Capital markets activity was brisk. Senco Gold, a Kolkata-based jewelry retailer, was preparing to list on the stock exchanges on July 14, with shares priced at ₹317 apiece. The initial public offering had been massively oversubscribed—73.34 times at the close—with institutional investors particularly aggressive, driving their portion to 180 times subscription. In the grey market, where shares trade unofficially before listing, Senco Gold shares were commanding a premium of ₹128 per share, suggesting investors expected a pop on the first day of trading.
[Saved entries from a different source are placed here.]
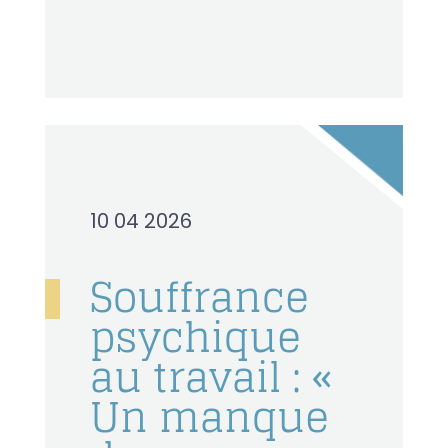
10 04 2026
Souffrance
psychique
au travail : «
Un manque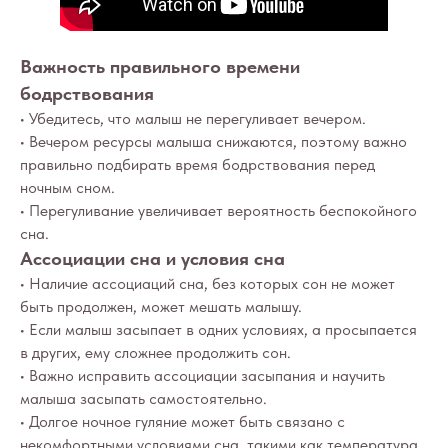
Важность правильного времени
бодрствования
• Убедитесь, что малыш не перегуливает вечером.
• Вечером ресурсы малыша снижаются, поэтому важно
правильно подбирать время бодрствования перед
ночным сном.
• Перегуливание увеличивает вероятность беспокойного
сна.
Ассоциации сна и условия сна
• Наличие ассоциаций сна, без которых сон не может
Вопросы
Дети
быть продолжен, может мешать малышу.
• Если малыш засыпает в одних условиях, а просыпается
Отзывы
Взрослые
в других, ему сложнее продолжить сон.
Контакты
Специалисты
• Важно исправить ассоциации засыпания и научить
Благодарности
Журнал о сне
малыша засыпать самостоятельно.
Политика
Практикум
• Долгое ночное гуляние может быть связано с
Соглашение
некомфортными условиями сна, такими как температура
О проекте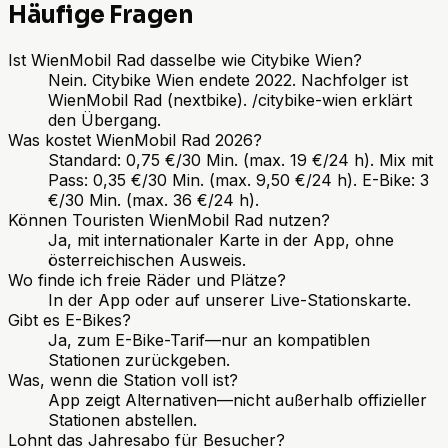
Häufige Fragen
Ist WienMobil Rad dasselbe wie Citybike Wien?
Nein. Citybike Wien endete 2022. Nachfolger ist
WienMobil Rad (nextbike). /citybike-wien erklärt
den Übergang.
Was kostet WienMobil Rad 2026?
Standard: 0,75 €/30 Min. (max. 19 €/24 h). Mix mit
Pass: 0,35 €/30 Min. (max. 9,50 €/24 h). E-Bike: 3
€/30 Min. (max. 36 €/24 h).
Können Touristen WienMobil Rad nutzen?
Ja, mit internationaler Karte in der App, ohne
österreichischen Ausweis.
Wo finde ich freie Räder und Plätze?
In der App oder auf unserer Live-Stationskarte.
Gibt es E-Bikes?
Ja, zum E-Bike-Tarif—nur an kompatiblen
Stationen zurückgeben.
Was, wenn die Station voll ist?
App zeigt Alternativen—nicht außerhalb offizieller
Stationen abstellen.
Lohnt das Jahresabo für Besucher?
Patanjali Foods, the food company backed by Patanjali Ayurved, was moving forward with a promoter stake sale. The company had decided not to exercise an option to sell an additional 2% of shares beyond its original plan, keeping the offer size at 7% of the company. With a floor price of ₹1,000 per share, the offer was set to open to retail investors on Friday. Meanwhile, CSB Bank saw a significant investor exit when Omers Administration Corp., a Canadian public pension fund, sold its entire stake through open market transactions for ₹105.9 crore, offloading roughly 36 lakh shares at an average price around ₹295 per share.
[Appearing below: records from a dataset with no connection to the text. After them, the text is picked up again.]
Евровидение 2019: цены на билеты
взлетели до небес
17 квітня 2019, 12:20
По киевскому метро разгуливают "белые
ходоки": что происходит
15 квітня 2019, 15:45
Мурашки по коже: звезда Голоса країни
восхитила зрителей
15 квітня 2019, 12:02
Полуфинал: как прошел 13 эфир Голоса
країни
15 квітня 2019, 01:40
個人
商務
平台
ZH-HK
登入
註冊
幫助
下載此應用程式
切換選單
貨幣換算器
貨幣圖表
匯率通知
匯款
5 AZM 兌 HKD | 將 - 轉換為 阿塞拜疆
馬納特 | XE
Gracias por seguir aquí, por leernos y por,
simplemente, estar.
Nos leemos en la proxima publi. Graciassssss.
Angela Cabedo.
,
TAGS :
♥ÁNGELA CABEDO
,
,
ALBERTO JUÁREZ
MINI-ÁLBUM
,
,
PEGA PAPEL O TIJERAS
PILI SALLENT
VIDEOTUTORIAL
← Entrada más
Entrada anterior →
On the infrastructure side, two state-backed companies had won major contracts. Rail Vikas Nigam received a letter of award from the National Highways Authority of India to rehabilitate and expand a 200-kilometer section of National Highway 53 in Odisha from four lanes to eight lanes—a ₹808.48 crore project. GMR Power and Urban Infra, meanwhile, had been tasked by the Uttar Pradesh government with installing and maintaining 75.69 lakh smart electricity meters across the state, a 10-year project that would modernize power distribution in two major distribution zones.
Notable Quotes
Wipro forecast revenue decline for the September quarter as well, raising concerns about sluggish growth in India's IT services industry— Wipro guidance
HCL Technologies agreed to acquire ASAP Group to push beyond IT consultancy into expertise in autonomous driving and e-mobility— HCL Technologies announcement
The Hearth Conversation Another angle on the story
Why does Wipro's guidance matter so much if the numbers themselves are only slightly down?
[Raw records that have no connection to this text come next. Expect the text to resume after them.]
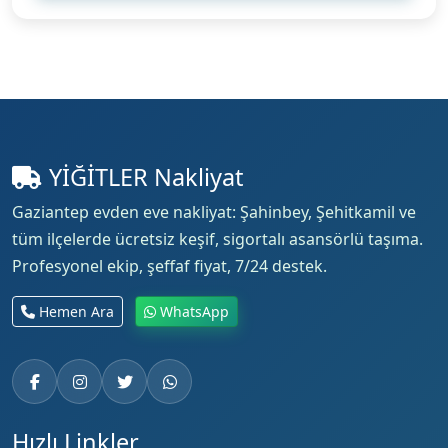
YİĞİTLER Nakliyat
Gaziantep evden eve nakliyat: Şahinbey, Şehitkamil ve
tüm ilçelerde ücretsiz keşif, sigortalı asansörlü taşıma.
Profesyonel ekip, şeffaf fiyat, 7/24 destek.
Hemen Ara
WhatsApp
Hızlı Linkler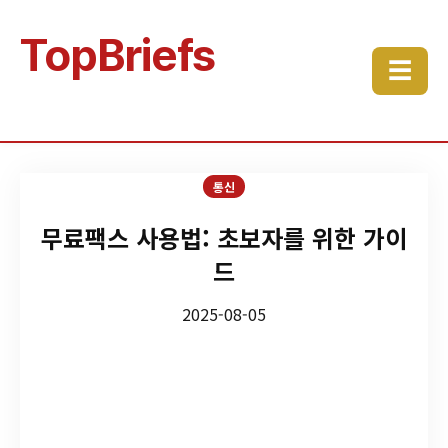
TopBriefs
☰
통신
무료팩스 사용법: 초보자를 위한 가이
드
2025-08-05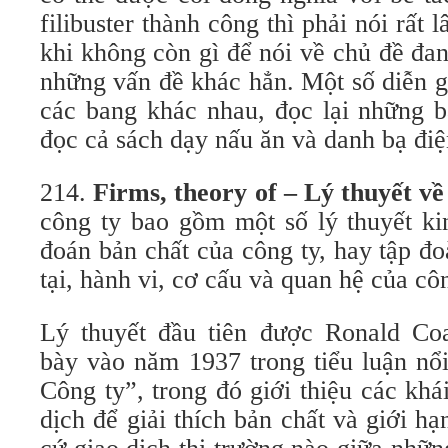
filibuster thành công thì phải nói rất l
khi không còn gì để nói về chủ đề đa
những vấn đề khác hẳn. Một số diễn g
các bang khác nhau, đọc lại những b
đọc cả sách dạy nấu ăn và danh bạ điệ
214.
Firms, theory of – Lý thuyết về
công ty bao gồm một số lý thuyết kin
đoán bản chất của công ty, hay tập đo
tại, hành vi, cơ cấu và quan hệ của côn
Lý thuyết đầu tiên được Ronald Coa
bày vào năm 1937 trong tiểu luận nổi
Công ty”, trong đó giới thiệu các khá
dịch để giải thích bản chất và giới hạ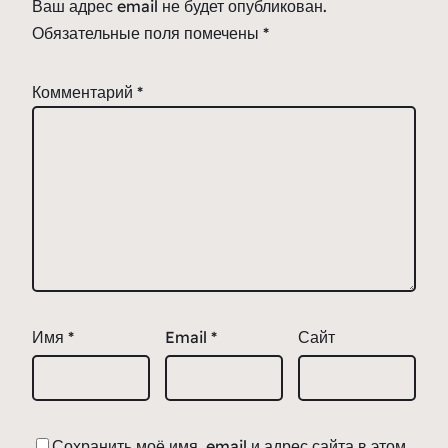
Ваш адрес email не будет опубликован.
Обязательные поля помечены
*
Комментарий
*
Имя
*
Email
*
Сайт
Сохранить моё имя, email и адрес сайта в этом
Because guidance is a company's own forecast of what's coming. When a major IT firm says the next quarter will be weaker, it's essentially admitting that the slowdown isn't temporary—it's structural. That ripples through the whole sector.
So the IT industry is actually shrinking right now?
Not shrinking, but not growing either. In a $245 billion industry, flat growth is a warning sign. These are the companies that drove India's tech reputation. If they're struggling, it suggests global clients are pulling back on spending.
What's HCL trying to do with this German acquisition?
They're betting that the future of IT services isn't in traditional consulting anymore. Autonomous vehicles and electric mobility are where the margin and specialization are. It's a hedge against becoming commoditized.
The GST hike on gaming seems almost punitive. Why would the government do that?
Revenue, probably. But it's a blunt instrument. You raise taxes 10 points overnight, and investors don't wait to see what happens—they exit immediately. Delta Corp lost a quarter of its value in one day.
But Adani Green is expanding massively. Is that because of government support?
Partly, yes. India has committed to net-zero by 2050, and renewable energy is the only way to get there. But Adani Green is also genuinely the best operator in that space right now. They're adding capacity faster than anyone else can.
What does all this tell you about where India's economy is headed?
It's bifurcating. Old-line IT services and gaming are under pressure. But infrastructure, clean energy, and financial services are accelerating. The government is picking winners, and the market is following.